I agree with all of these points, my view is just that open source doesn't really do much to prevent it. I also think it adds the additional danger of making dangerous capabilities widely available to anyone, like the ability to design novel viruses which is something that we can't really defend against once it's out there. If anything, putting this kind of capability in the hands of anyone with a GPU could create justification for a mass surveillance state or further concentration of power.

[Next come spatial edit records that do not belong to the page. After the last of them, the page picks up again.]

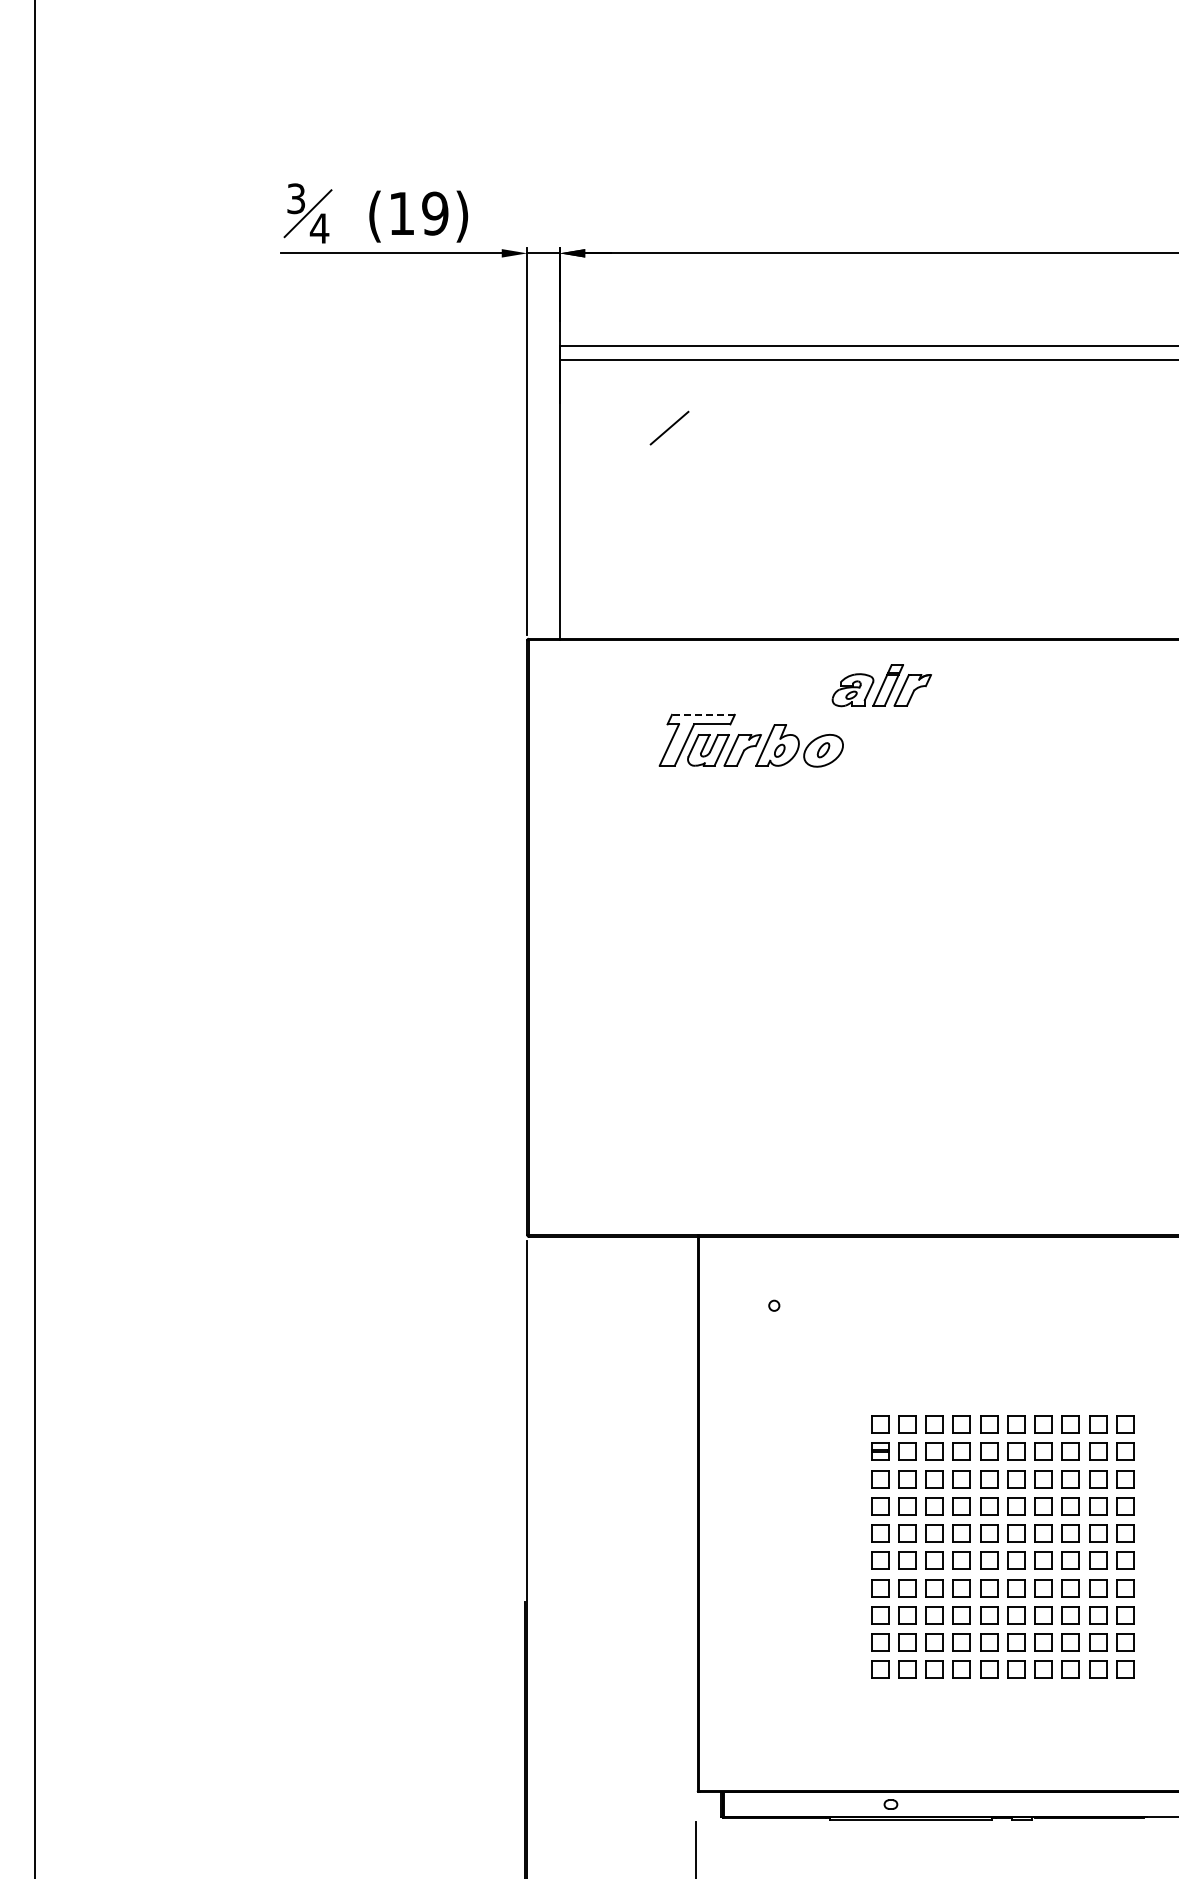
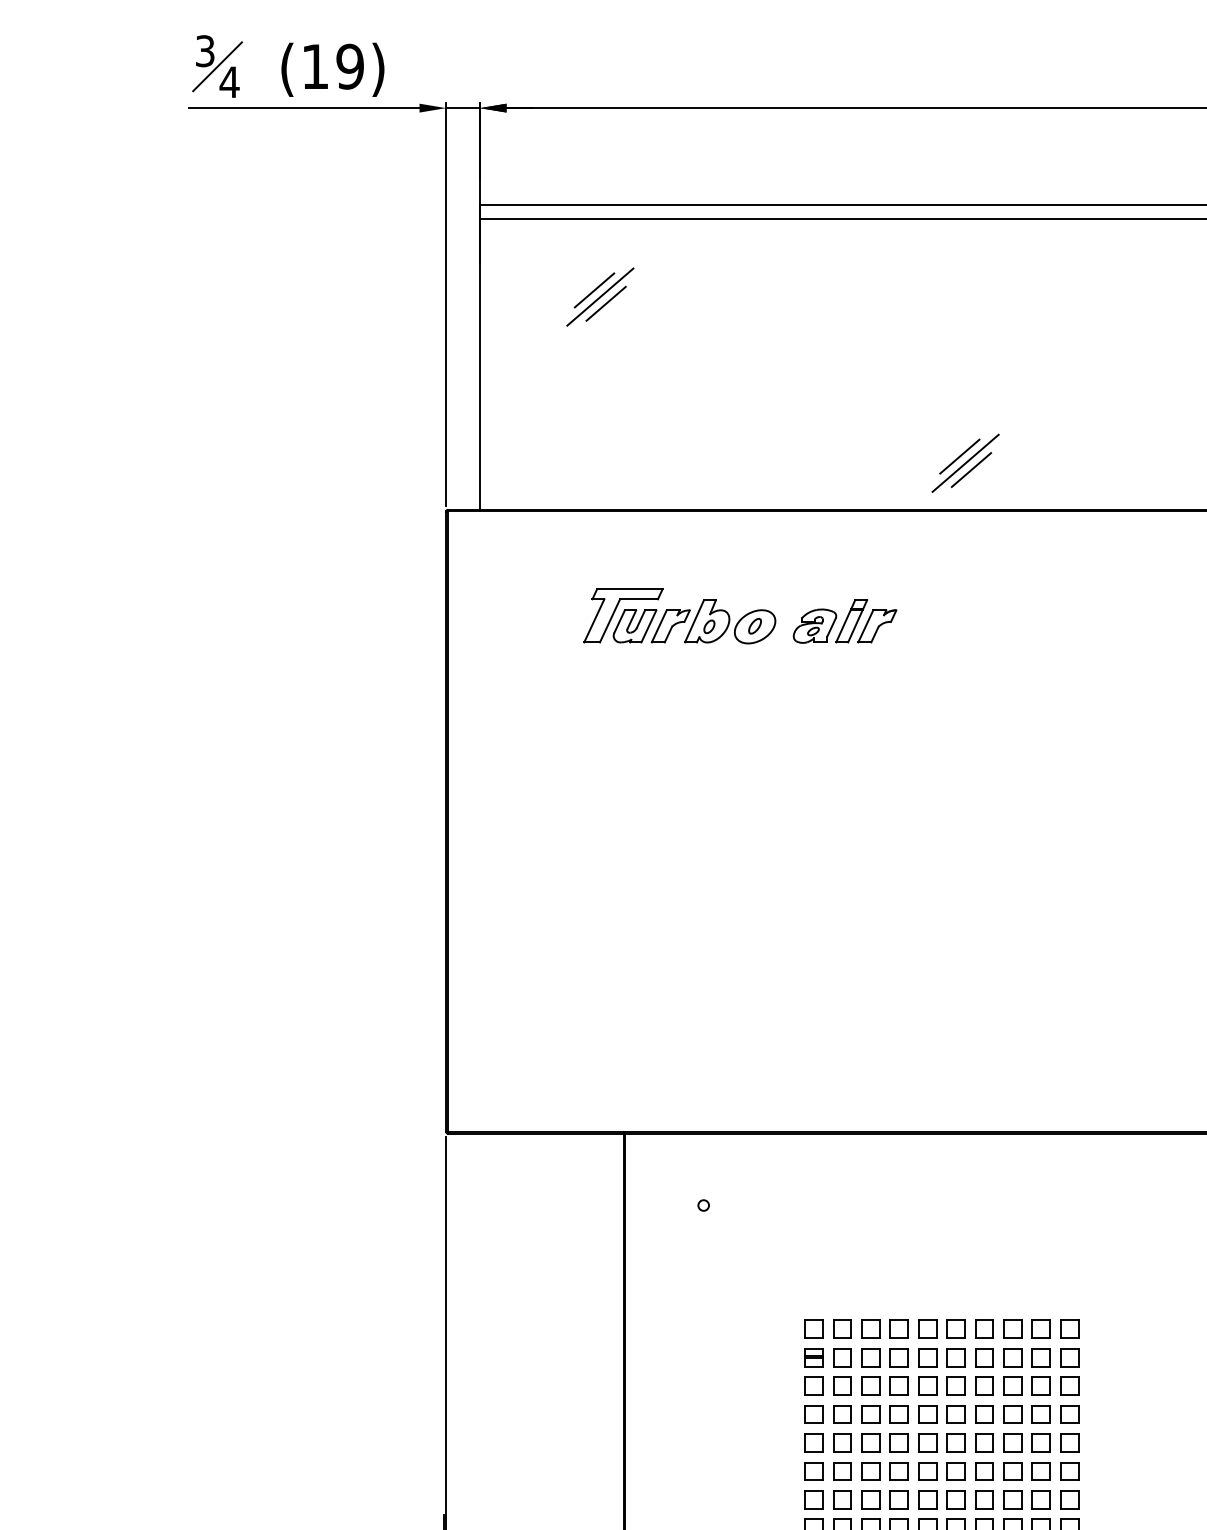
line: (674, 434) -> (599, 297), added
line: (680, 440) -> (605, 303), added
line: (1019, 587) -> (959, 456), added
line: (1025, 593) -> (965, 462), added
line: (1030, 600) -> (970, 470), added
part: (881, 685) -> (844, 621), moved
line: (702, 714) -> (628, 588), dashed -> solid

I also just don't think the open source movement has much chance of competing with the city sized data centres owned by Anthropic and OpenAI, or the hundreds of billions of dollars they have available to hire the best researchers. It costs hundreds of millions to train a frontier model, this kind of compute isn't available to the open source community.

Out of curiosity, what's your stance on gun ownership?
3D2A. I support repealing the machine gun ban. (and I don't even own a gun.)
I'm impressed you stick to a pretty absolute devotion to freedom. I get more bitter the older I get, it seems easier to psyop someone into abusing their rights than to get people to fight for and be proper custodians of them.

Especially drugs- I used to think all people should have access, but overall I really wish meth just never existed and people wouldn't distribute it outside of specific circumstances. Being able to cause irreparable damage in one moment of weakness is terrible for people who have less control, and for society as a whole really.

To be fair, those aren't contradictory positions. I'd rather meth not exist, but given that it does exist, I'd prefer to let that revenue go to Big Pharma than North American ISIS.

(That's before even touching the can of worms of allowing the government to criminalize personal health choices, which feels like a glaring loophole in the Constitution to me.)

> pretty absolute devotion to freedom

Freedom from one perspective

Anthropic wants to ban people using AI. Their moat is going to be using government to gatekeep free and open source AI models.
> cyber misuse

He who controls the porn controls the universe. - Baron Amodei

Seems to be. What better way to secure your companies future by limiting open frontier models. Government sponsored monopoly?
The US can't limit anything beyond their borders. We ae living in the twilight of the white man.
Well it can, from Kim Dotcom to Bin Laden.

But it's harder thanks to US actions in the last few years, and especially in countries which can bite back.

This entire year with the IPOs and now this is because there's a trillion dollars betting on AI and they all know they have no moat, there's no more training data and they're seeing diminishing returns on scaling anyway, and it's inevitable that smaller, open-source models will catch up and become competitive. It's a complete disaster, the tech industry is broken.